They will have pseudo dress rehearsals to practice every aspect of the mission. Astronauts who are required to go on space walks will train in one of NASA’s specially designed tanks. They will train in a suit that is modified to accomodate the underwater conditions.

NASA has replicas of the shuttle so that astronauts can practice working in a life size model of the real shuttle. Different missions have different purposes. There have been many missions in which the Shuttle docks with the International Space Station. In the past, astronauts have spent time on Mir. Astronauts who are going to spend time working with other Russian astronauts or cosmonauts will train by actually going to Russia. They will learn the language in addition to all of the other things they must do.

For missions in which space walks are involved, NASA has an 11 million gallon pool at the Johnson Space Center in Houston. The pool is designed to recreate the atmosphere of space to the greatest degree possible, even to the point of containing replicas of the Hubble Telescope and the International Space Station. An astronaut who is going to do a space walk, especially one that requires the astronaut to do detailed and intricate work to repair things, will practice everything that will be done for many months before the mission, right in the pool.

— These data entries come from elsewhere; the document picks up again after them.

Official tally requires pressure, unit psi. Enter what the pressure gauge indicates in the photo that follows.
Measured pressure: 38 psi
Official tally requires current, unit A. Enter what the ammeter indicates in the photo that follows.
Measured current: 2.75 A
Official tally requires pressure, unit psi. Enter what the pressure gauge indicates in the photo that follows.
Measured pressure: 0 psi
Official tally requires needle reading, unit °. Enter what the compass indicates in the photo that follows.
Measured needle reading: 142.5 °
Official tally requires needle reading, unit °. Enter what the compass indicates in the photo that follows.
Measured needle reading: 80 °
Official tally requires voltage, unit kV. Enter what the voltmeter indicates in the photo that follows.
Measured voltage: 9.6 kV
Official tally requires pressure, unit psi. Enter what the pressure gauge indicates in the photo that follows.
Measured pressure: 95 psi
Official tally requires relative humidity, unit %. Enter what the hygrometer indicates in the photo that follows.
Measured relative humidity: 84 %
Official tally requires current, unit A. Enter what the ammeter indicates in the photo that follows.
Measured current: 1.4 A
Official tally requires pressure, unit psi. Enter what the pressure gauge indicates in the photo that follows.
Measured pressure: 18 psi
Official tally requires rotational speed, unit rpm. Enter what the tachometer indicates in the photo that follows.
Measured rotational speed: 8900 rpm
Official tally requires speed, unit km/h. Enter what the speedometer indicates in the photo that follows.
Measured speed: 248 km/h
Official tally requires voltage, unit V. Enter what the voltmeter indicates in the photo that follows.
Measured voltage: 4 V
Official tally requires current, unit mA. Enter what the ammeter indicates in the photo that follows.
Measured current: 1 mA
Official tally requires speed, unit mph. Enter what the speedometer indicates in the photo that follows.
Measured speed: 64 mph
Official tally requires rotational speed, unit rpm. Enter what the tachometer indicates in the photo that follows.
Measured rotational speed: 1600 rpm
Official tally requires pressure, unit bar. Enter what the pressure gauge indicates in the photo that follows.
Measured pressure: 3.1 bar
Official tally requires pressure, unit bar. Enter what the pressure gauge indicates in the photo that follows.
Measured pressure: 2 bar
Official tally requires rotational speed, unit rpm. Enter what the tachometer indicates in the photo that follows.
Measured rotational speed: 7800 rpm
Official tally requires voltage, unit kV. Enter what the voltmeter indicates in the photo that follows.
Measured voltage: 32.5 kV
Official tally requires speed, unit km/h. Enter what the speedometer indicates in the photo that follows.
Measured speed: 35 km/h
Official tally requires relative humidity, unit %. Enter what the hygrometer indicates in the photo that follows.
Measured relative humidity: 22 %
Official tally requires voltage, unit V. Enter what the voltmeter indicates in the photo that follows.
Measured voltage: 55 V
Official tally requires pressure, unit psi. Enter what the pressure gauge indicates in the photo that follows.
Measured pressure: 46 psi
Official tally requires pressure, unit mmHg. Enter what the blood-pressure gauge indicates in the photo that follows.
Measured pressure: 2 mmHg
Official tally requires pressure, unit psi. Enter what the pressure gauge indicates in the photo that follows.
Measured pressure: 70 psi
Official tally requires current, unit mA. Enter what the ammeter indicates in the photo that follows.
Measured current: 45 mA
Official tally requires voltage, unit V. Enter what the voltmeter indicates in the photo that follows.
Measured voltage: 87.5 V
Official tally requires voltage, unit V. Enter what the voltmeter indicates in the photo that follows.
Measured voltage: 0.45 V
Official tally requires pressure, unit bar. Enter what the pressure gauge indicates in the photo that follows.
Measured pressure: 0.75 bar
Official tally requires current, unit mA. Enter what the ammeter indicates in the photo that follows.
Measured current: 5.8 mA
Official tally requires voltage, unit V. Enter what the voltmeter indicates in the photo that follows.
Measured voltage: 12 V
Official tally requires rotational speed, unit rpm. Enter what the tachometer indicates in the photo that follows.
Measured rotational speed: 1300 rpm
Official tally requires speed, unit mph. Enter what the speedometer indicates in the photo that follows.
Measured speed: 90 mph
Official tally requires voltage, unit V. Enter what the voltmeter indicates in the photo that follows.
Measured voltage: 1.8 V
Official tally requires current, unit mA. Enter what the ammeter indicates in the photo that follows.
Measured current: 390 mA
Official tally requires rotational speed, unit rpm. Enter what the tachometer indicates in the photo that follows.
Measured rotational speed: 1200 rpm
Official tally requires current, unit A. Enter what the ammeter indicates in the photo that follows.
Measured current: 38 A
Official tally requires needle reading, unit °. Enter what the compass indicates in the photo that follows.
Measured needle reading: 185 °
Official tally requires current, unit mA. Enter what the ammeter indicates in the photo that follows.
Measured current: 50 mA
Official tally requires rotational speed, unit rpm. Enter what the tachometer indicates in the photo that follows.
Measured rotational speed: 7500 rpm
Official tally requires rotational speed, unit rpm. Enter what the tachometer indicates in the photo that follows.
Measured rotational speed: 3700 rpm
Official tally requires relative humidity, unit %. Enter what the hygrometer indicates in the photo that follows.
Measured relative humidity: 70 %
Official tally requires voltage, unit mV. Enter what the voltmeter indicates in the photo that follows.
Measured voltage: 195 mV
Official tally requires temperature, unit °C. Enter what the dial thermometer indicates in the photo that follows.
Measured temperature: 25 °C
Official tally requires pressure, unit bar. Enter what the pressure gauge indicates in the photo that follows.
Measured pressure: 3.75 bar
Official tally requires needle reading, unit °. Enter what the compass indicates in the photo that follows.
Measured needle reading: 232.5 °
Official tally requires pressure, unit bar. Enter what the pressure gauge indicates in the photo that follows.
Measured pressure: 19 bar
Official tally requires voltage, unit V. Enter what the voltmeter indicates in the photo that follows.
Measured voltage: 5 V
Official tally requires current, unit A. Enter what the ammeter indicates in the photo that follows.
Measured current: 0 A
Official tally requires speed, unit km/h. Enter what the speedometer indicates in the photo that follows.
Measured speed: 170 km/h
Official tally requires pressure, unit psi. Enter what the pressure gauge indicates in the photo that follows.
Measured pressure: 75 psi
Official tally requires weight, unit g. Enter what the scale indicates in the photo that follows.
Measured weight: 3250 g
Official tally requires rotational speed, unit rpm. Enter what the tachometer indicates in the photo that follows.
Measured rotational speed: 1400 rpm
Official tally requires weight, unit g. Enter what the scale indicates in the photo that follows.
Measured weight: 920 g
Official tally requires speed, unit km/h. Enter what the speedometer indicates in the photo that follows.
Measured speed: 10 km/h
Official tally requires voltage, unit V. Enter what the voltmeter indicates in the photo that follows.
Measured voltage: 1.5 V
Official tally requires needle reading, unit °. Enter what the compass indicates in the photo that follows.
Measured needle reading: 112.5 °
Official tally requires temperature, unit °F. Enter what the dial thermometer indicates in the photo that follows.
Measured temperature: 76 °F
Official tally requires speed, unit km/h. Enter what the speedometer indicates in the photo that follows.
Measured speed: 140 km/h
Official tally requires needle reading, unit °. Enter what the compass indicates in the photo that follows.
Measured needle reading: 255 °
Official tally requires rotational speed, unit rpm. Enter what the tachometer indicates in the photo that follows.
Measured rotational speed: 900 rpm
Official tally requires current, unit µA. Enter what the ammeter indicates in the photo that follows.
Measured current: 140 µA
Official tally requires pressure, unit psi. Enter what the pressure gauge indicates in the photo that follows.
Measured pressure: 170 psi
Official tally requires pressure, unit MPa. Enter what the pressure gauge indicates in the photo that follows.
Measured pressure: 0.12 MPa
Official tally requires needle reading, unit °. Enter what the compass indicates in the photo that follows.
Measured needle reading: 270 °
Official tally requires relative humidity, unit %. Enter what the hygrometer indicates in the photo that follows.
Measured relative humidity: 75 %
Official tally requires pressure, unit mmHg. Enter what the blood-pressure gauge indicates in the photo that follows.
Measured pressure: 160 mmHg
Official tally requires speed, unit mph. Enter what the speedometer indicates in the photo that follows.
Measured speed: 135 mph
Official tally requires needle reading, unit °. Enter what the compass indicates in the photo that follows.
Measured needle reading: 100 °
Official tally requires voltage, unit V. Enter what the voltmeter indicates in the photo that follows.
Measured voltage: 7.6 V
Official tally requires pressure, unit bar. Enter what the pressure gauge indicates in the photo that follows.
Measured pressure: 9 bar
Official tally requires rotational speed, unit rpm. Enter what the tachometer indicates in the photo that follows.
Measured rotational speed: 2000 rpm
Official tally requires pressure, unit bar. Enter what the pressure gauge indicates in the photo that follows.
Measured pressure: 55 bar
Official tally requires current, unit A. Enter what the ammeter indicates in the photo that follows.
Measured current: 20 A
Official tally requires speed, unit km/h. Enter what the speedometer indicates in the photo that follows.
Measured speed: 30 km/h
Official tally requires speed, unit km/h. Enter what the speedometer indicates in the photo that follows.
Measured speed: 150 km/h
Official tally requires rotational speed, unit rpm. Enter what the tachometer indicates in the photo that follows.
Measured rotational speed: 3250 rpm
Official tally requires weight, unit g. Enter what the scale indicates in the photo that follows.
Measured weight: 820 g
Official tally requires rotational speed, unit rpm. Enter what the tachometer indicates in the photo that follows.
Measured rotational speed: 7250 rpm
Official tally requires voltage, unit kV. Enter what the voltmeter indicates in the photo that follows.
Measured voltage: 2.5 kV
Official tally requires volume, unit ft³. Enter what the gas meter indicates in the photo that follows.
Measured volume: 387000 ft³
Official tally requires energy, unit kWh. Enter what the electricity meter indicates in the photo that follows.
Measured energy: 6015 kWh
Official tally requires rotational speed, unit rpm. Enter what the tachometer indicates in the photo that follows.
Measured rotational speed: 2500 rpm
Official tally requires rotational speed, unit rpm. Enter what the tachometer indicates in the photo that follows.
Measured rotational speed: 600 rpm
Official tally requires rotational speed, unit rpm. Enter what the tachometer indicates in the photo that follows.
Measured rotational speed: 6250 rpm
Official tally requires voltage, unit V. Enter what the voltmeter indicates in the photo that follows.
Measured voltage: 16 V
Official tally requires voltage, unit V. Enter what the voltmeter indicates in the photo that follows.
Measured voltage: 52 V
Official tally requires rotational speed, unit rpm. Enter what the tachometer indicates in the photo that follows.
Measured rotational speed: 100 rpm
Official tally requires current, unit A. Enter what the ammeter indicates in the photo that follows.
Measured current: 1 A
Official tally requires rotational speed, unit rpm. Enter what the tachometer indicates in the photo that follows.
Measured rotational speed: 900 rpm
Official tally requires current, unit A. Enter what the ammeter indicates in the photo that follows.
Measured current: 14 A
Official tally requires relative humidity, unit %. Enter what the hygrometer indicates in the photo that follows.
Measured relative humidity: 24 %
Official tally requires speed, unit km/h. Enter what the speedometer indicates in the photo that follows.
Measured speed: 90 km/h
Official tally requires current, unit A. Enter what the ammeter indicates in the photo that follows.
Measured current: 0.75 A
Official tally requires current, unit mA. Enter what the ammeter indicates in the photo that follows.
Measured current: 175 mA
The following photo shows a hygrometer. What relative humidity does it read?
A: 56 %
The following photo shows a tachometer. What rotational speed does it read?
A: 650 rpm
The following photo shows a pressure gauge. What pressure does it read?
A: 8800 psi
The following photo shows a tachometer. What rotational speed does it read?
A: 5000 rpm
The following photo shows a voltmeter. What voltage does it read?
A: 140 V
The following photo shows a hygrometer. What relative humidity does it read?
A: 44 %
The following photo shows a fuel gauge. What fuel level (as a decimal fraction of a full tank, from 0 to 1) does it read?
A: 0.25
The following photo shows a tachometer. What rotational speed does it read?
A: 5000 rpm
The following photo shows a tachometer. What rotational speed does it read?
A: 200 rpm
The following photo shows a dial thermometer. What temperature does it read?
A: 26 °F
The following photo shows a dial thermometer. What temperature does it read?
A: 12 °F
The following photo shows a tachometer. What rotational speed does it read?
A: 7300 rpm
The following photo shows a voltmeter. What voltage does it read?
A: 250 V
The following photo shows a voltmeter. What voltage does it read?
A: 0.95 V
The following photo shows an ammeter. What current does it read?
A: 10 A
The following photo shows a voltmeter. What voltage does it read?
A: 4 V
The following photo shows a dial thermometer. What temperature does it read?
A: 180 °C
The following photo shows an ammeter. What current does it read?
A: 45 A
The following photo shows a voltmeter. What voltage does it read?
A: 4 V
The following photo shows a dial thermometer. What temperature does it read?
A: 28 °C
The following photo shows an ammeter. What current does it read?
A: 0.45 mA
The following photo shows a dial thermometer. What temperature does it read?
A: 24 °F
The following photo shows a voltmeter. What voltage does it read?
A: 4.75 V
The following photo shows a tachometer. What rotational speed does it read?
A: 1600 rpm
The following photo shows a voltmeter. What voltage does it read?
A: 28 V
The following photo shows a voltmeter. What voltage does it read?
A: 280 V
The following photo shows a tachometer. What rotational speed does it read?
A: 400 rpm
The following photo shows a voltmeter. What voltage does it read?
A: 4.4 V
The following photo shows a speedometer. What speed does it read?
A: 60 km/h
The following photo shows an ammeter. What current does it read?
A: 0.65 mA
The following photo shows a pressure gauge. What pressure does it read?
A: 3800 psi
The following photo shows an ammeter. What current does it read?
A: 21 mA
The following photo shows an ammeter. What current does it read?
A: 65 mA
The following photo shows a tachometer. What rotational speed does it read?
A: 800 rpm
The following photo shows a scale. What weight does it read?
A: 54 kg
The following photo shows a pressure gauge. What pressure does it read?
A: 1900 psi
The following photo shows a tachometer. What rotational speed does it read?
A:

Regardless of what phase of training an astronaut is going through, the entire training program is incredibly rigorous and demanding. Even the astronauts who successfully complete the training programs and go on missions may not stay with the space program for more than a few years.

For Mission Specialists, astronaut training really begins with their college education when they start the coursework that will pave the way for their future acceptance as astronauts. Pilot Astronauts begin their training the moment they join the military.